Selain upacara kenegaraan, pemerintah juga menyiapkan sejumlah agenda yang dapat diikuti masyarakat selama rangkaian peringatan HUT ke-81 RI.

"Satu bulan ke depan apa yang akan dikerjakan oleh panitia, oleh pemerintah, dan tentu saja keterlibatan dari pihak-pihak yang lain," kata Juri.

Agenda pertama adalah Zikir dan Doa Kebangsaan yang digelar pada Sabtu, 1 Agustus 2026 di kawasan Monumen Nasional (Monas). Acara tersebut akan dihadiri pejabat pemerintah, tokoh agama, serta jemaah lintas agama.

Dalam kegiatan itu juga akan digelar selawat kebangsaan bersama Habib Syech bin Abdul Qodir Assegaf.

"Zikir dan Doa Kebangsaan ini adalah momentum bersyukur sekaligus simbol persatuan serta kerukunan antarumat beragama. Dan insyaallah dalam zikir akan diisi juga selawat kebangsaan bersama Habib Syech bin Abdul Qodir Assegaf dari Solo. Kepada masyarakat dipersilakan untuk menghadiri selawat kebangsaan yang akan dipimpin oleh Habib Syech," kata Juri.

Ada Pesta Rakyat hingga Merdeka Run

Perayaan HUT ke-81 RI tidak hanya diisi upacara kenegaraan.
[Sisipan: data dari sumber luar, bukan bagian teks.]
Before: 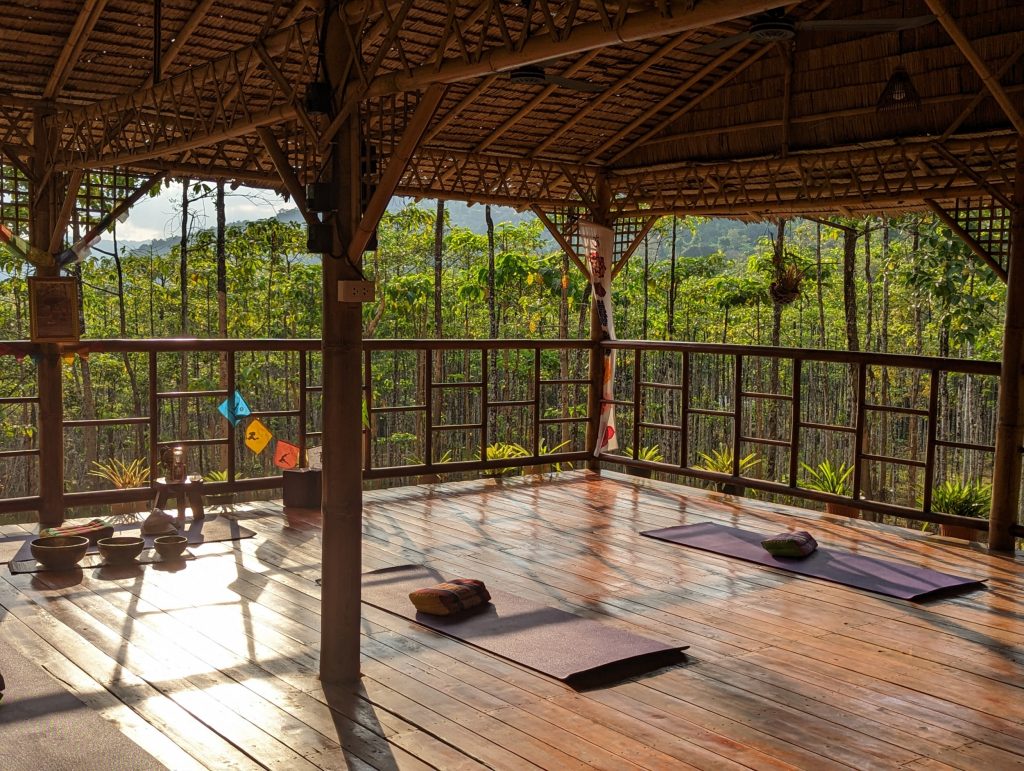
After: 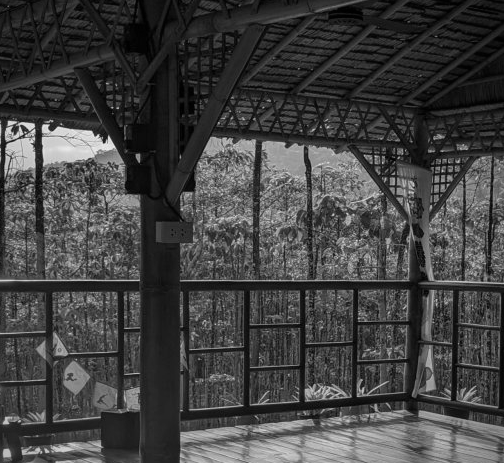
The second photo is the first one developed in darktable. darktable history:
vignetting: fall-off radius 60.92%
monochrome: a 14.95, b -89.96
crop: left 17.835%, top 7.675%, right 32.881%, bottom 32.213%
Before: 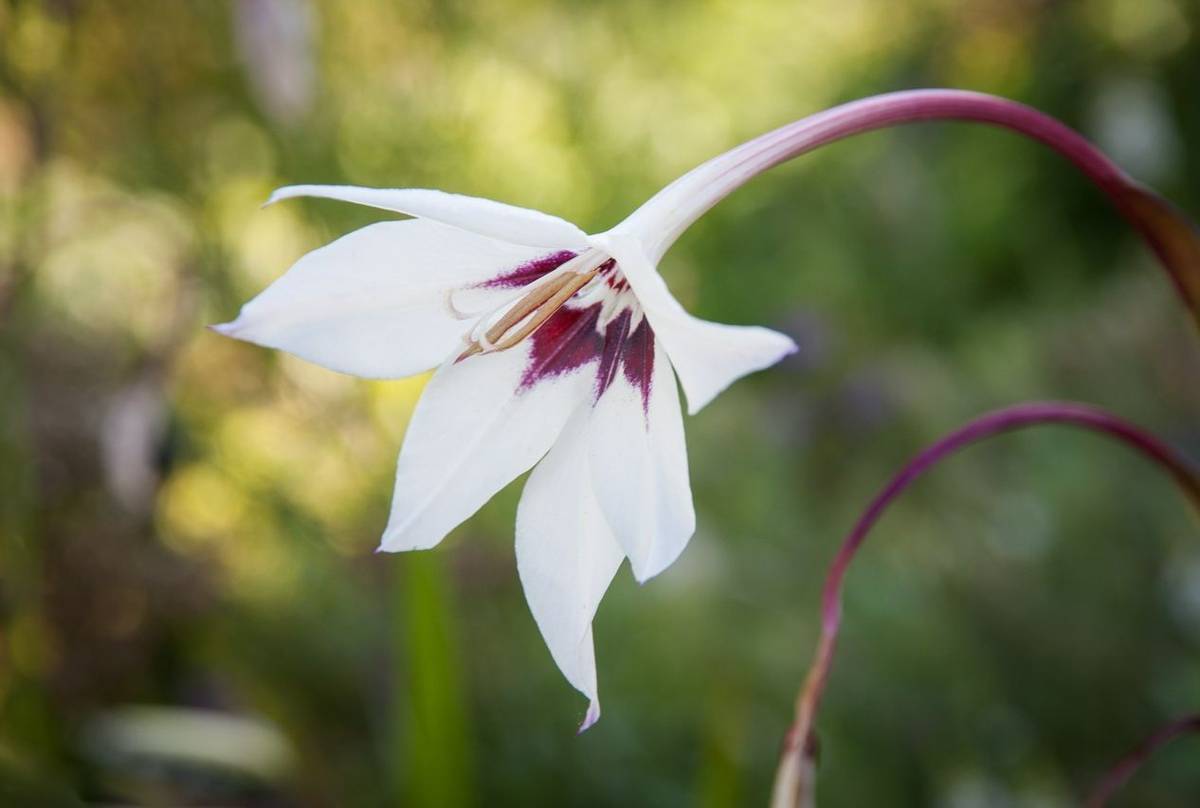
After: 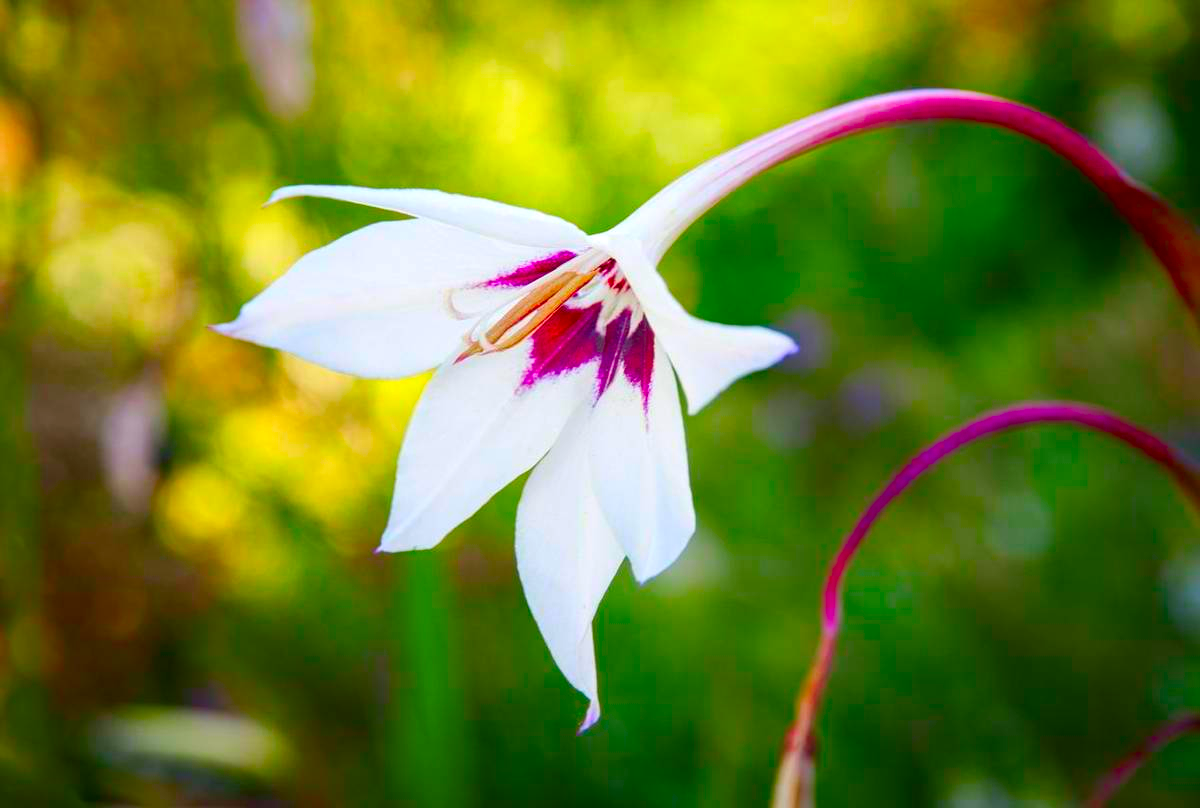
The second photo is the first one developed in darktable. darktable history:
color balance rgb: linear chroma grading › shadows 32%, linear chroma grading › global chroma -2%, linear chroma grading › mid-tones 4%, perceptual saturation grading › global saturation -2%, perceptual saturation grading › highlights -8%, perceptual saturation grading › mid-tones 8%, perceptual saturation grading › shadows 4%, perceptual brilliance grading › highlights 8%, perceptual brilliance grading › mid-tones 4%, perceptual brilliance grading › shadows 2%, global vibrance 16%, saturation formula JzAzBz (2021)
color correction: saturation 2.15
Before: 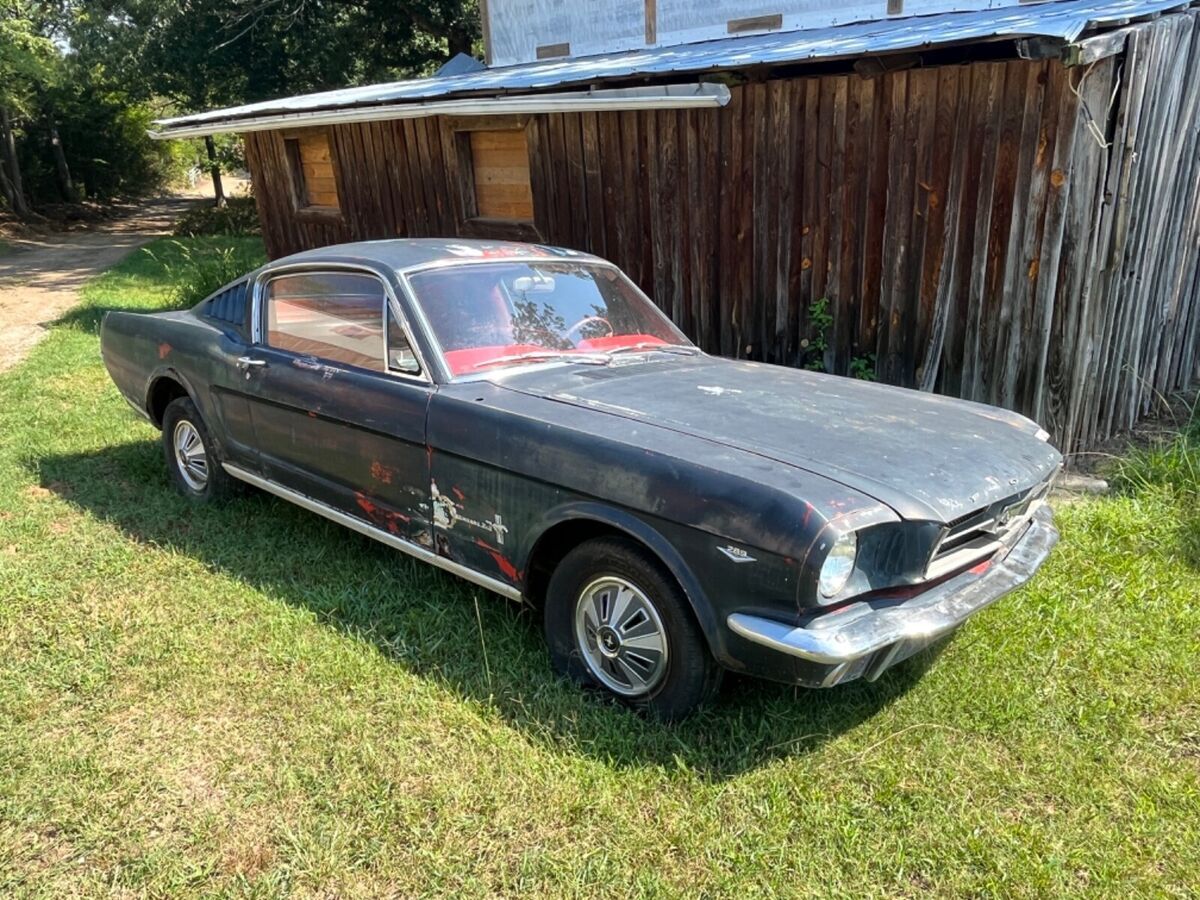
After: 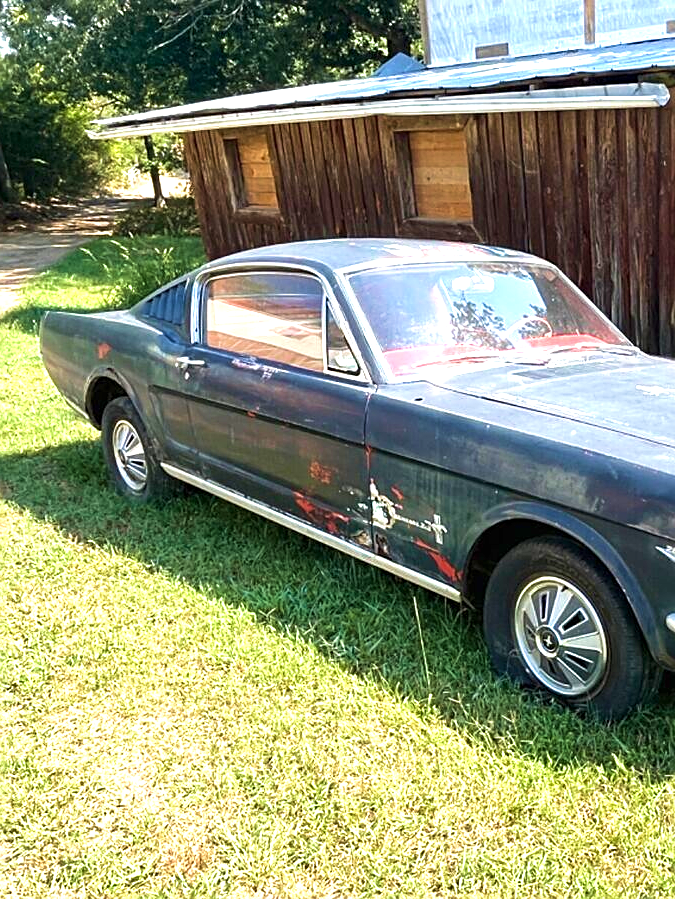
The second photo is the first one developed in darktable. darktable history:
sharpen: on, module defaults
crop: left 5.114%, right 38.589%
velvia: strength 36.57%
exposure: black level correction 0, exposure 1.1 EV, compensate highlight preservation false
Pemerintah juga menyiapkan pesta rakyat yang berlangsung pada 17 Agustus 2026 di kawasan Monas.

Acara tersebut dijadwalkan berlangsung dari siang hingga malam dengan beragam hiburan untuk masyarakat, termasuk sajian makanan gratis.

Selain itu, pemerintah akan menutup rangkaian HUT RI dengan kegiatan Merdeka Run atau fun run.

Juri mengatakan masyarakat juga dapat menikmati sejumlah pertunjukan yang telah disiapkan sepanjang hari.

"Nanti berbagai hiburan akan kami sediakan bagi masyarakat untuk menikmati hiburan sepanjang tanggal 17, dari pagi sampai malam. Ada juga beberapa pertunjukan yang bisa dinikmati oleh masyarakat luas, mulai dari misalnya ada drone show, ada video mapping, ada kembang api," ujarnya.

Dengan rangkaian kegiatan tersebut, pemerintah berharap peringatan HUT ke-81 RI tidak hanya menjadi agenda kenegaraan, tetapi juga menjadi ruang kebersamaan yang dapat dinikmati masyarakat dari berbagai kalangan.